- YOUR TASK
Give the number of lines in the data below containing the word "compte", with no other text.

- SOURCE INFORMATION

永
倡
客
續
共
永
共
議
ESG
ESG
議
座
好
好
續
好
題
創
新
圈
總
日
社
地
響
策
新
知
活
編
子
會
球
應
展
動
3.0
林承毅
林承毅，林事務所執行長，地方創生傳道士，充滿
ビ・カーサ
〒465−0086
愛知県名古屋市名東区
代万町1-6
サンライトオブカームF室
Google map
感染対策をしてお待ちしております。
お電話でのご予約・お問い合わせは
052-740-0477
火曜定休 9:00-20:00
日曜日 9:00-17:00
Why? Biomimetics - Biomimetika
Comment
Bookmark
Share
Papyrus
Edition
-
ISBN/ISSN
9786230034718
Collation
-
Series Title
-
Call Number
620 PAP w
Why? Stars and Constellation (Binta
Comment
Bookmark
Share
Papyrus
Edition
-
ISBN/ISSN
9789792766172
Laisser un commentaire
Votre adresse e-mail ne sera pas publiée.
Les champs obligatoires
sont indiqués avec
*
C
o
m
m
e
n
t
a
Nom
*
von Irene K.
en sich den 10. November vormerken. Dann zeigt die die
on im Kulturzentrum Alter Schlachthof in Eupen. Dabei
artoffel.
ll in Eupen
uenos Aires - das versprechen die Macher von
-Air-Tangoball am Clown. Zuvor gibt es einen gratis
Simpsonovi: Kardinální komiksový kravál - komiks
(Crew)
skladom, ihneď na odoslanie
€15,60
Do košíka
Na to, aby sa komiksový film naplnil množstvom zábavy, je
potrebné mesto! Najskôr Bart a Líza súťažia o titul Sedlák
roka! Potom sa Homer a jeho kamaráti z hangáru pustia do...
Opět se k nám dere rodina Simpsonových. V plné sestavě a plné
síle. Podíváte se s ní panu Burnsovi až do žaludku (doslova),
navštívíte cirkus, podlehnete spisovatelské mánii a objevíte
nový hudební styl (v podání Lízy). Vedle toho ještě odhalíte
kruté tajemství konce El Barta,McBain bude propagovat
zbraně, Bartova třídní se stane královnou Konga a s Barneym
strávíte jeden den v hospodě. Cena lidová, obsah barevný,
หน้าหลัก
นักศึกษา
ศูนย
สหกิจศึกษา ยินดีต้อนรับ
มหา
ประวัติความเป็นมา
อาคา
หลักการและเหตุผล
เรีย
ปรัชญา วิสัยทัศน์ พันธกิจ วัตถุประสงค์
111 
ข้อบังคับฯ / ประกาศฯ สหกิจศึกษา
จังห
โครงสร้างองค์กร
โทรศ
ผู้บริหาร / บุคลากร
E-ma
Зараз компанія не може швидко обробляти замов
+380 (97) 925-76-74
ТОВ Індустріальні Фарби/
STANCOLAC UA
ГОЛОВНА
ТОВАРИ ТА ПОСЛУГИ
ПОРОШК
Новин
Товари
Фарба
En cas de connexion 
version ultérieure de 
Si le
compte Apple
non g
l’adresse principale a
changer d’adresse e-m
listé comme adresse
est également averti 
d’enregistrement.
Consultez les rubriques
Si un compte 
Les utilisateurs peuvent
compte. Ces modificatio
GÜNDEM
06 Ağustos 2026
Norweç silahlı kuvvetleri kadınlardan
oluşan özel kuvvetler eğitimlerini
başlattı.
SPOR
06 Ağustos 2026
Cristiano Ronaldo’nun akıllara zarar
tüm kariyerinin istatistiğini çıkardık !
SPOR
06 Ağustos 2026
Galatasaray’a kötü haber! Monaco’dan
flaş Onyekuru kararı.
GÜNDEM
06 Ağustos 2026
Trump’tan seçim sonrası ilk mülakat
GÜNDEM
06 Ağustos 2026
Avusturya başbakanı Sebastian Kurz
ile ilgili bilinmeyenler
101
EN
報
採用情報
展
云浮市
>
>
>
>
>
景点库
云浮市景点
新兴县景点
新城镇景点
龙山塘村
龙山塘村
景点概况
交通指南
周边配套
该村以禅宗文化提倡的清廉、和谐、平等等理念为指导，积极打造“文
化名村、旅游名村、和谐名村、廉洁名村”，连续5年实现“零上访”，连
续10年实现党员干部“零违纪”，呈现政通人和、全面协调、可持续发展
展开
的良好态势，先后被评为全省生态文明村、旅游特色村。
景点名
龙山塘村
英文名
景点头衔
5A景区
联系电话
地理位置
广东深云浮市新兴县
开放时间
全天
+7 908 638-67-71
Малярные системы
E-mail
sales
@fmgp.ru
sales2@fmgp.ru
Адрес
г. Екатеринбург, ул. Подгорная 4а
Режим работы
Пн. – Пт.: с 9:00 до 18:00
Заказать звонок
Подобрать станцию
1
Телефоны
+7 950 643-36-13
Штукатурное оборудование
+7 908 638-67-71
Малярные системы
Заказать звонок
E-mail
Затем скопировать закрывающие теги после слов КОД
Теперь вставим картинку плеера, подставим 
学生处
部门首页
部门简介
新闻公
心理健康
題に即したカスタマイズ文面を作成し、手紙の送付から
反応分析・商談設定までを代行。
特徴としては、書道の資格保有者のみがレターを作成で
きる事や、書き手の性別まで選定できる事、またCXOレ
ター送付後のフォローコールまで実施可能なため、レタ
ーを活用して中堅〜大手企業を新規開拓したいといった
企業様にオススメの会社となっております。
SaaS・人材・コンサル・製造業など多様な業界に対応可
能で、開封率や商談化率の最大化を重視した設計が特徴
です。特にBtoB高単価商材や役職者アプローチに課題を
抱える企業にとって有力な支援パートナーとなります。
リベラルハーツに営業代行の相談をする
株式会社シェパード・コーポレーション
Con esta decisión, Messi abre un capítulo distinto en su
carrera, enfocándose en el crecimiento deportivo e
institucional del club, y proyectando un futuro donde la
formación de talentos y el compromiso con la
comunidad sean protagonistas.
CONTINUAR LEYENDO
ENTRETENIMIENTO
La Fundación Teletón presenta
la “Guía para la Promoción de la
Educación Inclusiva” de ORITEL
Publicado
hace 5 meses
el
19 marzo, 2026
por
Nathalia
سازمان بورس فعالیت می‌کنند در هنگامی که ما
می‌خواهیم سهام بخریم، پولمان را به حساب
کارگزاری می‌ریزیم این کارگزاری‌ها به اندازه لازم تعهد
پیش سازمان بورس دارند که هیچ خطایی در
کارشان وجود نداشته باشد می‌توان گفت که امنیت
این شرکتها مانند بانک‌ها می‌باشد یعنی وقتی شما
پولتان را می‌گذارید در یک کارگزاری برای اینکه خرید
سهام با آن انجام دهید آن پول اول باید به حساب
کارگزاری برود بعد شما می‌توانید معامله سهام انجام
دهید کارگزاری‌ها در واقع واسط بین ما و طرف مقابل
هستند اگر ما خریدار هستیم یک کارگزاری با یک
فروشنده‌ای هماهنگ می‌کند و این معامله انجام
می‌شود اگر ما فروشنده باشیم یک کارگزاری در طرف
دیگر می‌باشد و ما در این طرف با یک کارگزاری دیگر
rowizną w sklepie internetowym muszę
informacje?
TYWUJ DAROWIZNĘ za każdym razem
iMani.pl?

- EXPECTED ANSWER
3